Requirement A → Restate the sermon text's paragraph beginning "The main Observation directly flowing" in one or two shorter sentences, keeping its main point.

Document text →
* BEGIN *
Easie then it is in the general to vindicate the Honour and Justice of celebrating this Day; but ’tis as difficult to determine in what particular Manner it may best be done. To attempt an Historical Account, wou’d be to p. 9trespass upon this judicious Audience, so well acquainted with the known Matter of Fact: To aim at an Elegant Representation, wou’d be only to fall short of those many Excellent Pens which have set the Fifth of November in the best Light it can bear. For ’tis well known, that this Festival fixes not more Calumny upon the Romish Clergy, than it has serv’d to shew the Oratory, and advance the Credit of our Own: And those Designs which rais’d Horrour in the Enterprize, have since produced much Beauty in the Description.
To these Admirable Discourses upon the Subject, I do pleasingly remit You; And shall presume only to offer a few plain Reflections upon the following Words, If it had not been, &c.
The main Observation directly flowing from the Text, and properly suiting the Solemnity is This: viz. That the Defeat of such desperate Enterprizes as proceed from a devilish Intention, and are not by any Humane Means to be prevented in the Execution, argues the unquestionable Interposal of Divine Providence.
p. 10The Observation, I think, is self-evident; and shines by its own Light: For if we own the Existence of a Good Being who loves and preserves Us, and of an Evil One, who hates and would destroy Us, where should the One declare his Providence, but where the Other discovers his Malice? And in what Cases can devilish Malice be more visibly discover’d, than in Those, where the General Ruin of great Numbers of People is design’d, without any Provocation, and beyond all Prevention? Or where can Divine Providence more worthily appear, than in baffling those black and barbarous Attempts, which at once overcome Force, and escapes Foresight. Here, if ever, is an important Necessity of having the Lord on our side, when an Insurrection is so cruel as not to be resisted, and Destruction swallows so quick as not to be remedied: Two ugly Characters these, which sit close upon the design’d Tragedy of this Day: Insomuch that ’tis hard to say whether the Intention of it was more inhuman, or the Execution in all Appearance more unavoidable.
First the Conspiracy was cruel and inhumane. And where can we find any thing like it either under Heathen Tyrants, or amidst p. 11the ten Christian Persecutions? A compendious kind of Martyrdom This, such as our Church-Historians say nothing of. Without the Formality of Fire and a Stake for every single Sufferer, here an entire Nation was to be sent up for a Burnt-Offering, and the Body of a People to be sacrificed at once in their Representatives. This was a noble Dispatch of Heresy, compar’d to the dull Proceedings of Queen Mary’s Reign; and the Reformation now was like to vanish in a Cloud of Smoke in one instant. The King and Princes of the Blood, the Lords and Commons of England were at the same Minute to find both Death and a Grave; And upon the Ruins of one Pile was to be rear’d the Tomb of a whole Kingdom. Glorious Mischief! and what might actually compleat (that which a certain Emperor only ineffectually wish’d) the cutting off a Common-wealth at one Blow.
* END *
Collected data entries:
* BEGIN *
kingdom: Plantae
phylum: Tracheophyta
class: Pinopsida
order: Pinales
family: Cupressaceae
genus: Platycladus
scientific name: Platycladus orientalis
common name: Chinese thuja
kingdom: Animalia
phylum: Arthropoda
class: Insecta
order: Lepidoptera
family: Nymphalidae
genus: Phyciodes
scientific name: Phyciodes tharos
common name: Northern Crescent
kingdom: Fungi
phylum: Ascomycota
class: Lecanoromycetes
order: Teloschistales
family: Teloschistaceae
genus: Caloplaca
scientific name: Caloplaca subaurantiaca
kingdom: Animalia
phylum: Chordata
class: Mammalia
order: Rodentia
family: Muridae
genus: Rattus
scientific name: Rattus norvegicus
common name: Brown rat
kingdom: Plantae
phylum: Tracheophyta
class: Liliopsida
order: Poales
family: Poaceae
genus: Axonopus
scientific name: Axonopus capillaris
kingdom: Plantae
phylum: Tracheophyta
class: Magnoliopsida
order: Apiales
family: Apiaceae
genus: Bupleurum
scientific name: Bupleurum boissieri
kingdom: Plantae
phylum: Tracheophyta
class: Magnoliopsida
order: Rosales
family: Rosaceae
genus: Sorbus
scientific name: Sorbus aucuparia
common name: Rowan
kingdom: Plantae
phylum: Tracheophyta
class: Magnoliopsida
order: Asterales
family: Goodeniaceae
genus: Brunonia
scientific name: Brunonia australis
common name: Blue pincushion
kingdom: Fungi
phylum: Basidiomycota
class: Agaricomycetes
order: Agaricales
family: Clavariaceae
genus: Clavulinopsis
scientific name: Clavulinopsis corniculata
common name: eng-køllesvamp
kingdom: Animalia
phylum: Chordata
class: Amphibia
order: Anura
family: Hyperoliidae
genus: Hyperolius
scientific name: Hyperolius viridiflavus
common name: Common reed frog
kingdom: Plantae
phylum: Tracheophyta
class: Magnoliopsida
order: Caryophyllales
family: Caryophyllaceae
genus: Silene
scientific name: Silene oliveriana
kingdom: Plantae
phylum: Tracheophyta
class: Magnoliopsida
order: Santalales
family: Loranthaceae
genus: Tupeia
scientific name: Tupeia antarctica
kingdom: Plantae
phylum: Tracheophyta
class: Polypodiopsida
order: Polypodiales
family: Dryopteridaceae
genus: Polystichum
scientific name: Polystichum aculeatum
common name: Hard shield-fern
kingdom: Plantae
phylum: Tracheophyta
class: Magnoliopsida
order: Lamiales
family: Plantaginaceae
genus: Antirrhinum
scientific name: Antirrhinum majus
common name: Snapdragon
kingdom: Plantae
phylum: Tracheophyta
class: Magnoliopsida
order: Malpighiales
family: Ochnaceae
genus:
* END *
Requirement B → Swap "class" for "group" in the listing, in the stretch from the line containing "common name: Snapdragon" through the end of the listing, and give back only those lines with everything else left as it is.

Response A → The main point drawn from the text and suited to the occasion is that God's providence has clearly stepped in whenever desperate plots born of devilish intent, which no human means could stop, are defeated.

Response B →
common name: Snapdragon
kingdom: Plantae
phylum: Tracheophyta
group: Magnoliopsida
order: Malpighiales
family: Ochnaceae
genus:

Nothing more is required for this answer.